* _Data shown_

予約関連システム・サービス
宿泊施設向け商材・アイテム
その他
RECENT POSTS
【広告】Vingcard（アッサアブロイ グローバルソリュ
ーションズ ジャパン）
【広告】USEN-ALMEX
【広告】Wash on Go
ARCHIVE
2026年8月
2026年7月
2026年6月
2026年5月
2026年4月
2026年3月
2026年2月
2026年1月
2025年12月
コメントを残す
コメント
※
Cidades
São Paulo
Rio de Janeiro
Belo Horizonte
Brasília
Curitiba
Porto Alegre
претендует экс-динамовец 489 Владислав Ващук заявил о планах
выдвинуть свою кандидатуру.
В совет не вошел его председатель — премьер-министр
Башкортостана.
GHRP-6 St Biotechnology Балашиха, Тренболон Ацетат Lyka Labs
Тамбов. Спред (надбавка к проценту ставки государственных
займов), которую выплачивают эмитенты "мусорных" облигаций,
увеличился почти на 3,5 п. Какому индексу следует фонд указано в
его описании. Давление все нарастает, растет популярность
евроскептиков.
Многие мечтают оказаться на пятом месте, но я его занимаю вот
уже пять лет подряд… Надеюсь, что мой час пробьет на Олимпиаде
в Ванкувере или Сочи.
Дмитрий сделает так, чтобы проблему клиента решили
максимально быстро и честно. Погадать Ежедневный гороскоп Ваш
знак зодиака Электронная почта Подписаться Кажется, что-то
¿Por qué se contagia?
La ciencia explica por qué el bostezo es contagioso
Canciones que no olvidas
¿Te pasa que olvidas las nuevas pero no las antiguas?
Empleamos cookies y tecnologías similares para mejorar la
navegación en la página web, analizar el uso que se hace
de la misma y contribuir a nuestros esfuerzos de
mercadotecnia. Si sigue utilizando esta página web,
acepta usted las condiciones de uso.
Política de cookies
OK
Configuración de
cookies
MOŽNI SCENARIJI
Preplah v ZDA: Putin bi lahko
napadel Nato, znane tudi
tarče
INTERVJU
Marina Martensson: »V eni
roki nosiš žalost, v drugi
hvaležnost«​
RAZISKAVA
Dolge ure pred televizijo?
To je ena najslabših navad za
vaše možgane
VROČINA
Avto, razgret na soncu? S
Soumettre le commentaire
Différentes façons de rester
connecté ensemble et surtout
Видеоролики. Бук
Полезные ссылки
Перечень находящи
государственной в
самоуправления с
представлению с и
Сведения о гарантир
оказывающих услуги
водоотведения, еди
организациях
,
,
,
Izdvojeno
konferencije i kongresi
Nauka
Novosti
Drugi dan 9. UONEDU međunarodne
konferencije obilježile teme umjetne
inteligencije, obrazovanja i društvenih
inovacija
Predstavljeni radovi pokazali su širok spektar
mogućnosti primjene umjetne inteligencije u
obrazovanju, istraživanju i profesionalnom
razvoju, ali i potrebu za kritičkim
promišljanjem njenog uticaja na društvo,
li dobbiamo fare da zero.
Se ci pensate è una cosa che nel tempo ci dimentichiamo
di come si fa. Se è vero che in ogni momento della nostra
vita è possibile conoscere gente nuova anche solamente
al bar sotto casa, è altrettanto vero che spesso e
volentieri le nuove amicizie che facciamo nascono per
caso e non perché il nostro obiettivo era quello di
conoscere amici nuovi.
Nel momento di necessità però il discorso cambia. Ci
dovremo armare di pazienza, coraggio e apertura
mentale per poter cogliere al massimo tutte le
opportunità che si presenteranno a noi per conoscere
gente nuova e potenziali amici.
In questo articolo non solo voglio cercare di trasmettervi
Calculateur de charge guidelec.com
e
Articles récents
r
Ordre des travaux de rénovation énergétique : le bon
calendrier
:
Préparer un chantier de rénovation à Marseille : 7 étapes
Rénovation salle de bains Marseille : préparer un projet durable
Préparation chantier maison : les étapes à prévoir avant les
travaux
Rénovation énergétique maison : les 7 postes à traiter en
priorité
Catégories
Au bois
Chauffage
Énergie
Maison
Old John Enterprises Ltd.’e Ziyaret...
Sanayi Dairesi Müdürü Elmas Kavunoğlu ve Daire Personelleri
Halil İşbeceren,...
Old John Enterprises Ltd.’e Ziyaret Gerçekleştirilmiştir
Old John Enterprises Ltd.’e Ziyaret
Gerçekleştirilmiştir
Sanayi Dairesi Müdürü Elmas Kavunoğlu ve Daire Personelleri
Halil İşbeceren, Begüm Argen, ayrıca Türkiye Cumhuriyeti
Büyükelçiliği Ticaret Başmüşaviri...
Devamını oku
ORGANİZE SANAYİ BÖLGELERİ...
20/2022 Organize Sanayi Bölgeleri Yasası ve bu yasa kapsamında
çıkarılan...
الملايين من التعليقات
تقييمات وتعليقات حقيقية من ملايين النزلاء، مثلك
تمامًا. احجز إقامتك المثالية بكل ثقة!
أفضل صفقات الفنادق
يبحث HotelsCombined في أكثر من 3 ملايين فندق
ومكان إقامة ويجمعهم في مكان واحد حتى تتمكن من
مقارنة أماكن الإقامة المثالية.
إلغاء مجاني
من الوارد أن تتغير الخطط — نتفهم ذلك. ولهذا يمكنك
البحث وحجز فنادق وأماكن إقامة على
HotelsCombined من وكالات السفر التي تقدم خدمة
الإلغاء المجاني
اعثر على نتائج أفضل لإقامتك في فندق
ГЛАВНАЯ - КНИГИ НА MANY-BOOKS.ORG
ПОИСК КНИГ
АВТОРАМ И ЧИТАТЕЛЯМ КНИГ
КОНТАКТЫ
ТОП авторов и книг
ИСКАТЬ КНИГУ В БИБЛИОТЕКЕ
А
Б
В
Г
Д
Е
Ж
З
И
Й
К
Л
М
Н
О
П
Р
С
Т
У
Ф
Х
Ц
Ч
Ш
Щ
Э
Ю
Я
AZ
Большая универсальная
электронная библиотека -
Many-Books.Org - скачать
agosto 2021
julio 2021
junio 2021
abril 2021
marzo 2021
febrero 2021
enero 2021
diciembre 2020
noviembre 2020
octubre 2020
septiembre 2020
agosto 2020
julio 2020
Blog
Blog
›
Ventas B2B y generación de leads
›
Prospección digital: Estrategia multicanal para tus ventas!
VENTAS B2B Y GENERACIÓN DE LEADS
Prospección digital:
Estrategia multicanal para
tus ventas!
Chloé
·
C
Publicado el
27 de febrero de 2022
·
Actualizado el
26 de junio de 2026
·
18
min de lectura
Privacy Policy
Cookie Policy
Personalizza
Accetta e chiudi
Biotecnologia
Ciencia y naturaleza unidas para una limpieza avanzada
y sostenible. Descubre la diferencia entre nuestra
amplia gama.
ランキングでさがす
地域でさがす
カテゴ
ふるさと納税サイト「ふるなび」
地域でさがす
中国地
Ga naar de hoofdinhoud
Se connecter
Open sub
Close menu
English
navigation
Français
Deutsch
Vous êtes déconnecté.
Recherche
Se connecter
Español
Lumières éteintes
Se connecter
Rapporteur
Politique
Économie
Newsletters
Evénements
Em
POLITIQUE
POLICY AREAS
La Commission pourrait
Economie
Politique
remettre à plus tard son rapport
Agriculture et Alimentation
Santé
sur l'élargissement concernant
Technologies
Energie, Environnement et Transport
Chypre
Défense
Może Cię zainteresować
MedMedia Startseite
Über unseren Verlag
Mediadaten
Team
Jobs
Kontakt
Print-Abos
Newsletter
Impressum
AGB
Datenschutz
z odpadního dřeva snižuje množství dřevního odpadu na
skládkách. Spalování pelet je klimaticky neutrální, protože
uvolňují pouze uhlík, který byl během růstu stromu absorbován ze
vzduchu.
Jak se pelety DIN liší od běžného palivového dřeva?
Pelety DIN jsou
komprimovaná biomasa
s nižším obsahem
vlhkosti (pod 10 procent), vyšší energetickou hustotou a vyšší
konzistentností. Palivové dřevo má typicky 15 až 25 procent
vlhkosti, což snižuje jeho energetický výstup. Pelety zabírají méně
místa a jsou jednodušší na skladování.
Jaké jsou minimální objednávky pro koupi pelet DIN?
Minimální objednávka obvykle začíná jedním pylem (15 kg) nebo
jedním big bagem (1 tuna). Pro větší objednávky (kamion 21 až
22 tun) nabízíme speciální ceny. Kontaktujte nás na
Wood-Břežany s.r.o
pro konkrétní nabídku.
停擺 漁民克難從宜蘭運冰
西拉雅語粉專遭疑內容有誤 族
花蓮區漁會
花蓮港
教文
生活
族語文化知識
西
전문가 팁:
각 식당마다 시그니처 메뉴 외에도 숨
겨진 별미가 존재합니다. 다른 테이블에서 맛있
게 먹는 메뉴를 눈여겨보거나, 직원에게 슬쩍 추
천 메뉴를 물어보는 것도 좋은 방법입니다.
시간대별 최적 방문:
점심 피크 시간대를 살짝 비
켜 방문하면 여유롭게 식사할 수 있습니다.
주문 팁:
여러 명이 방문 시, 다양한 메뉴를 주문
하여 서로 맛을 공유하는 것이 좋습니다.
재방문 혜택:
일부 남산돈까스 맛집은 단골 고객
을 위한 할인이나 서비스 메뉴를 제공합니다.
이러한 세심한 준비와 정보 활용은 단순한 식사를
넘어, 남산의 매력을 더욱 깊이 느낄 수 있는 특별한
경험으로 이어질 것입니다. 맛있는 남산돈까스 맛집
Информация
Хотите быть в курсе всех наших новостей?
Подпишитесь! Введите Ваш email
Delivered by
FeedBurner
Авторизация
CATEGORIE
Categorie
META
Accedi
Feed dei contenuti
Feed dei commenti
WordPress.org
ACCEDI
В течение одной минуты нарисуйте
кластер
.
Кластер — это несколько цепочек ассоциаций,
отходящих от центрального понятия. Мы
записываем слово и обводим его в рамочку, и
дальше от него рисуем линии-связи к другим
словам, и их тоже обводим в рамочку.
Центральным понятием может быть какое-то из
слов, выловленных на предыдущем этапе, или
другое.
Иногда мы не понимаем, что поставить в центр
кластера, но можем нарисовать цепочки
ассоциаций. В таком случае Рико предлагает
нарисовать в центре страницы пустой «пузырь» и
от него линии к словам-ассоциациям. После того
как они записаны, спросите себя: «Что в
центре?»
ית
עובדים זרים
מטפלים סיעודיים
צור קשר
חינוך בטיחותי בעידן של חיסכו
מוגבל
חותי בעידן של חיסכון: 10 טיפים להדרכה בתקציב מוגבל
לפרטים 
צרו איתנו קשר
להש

* _Required action_
Count how many lines of the records contain the string "gente", with case counting. Give only the number.

* _Answer for this exercise_
2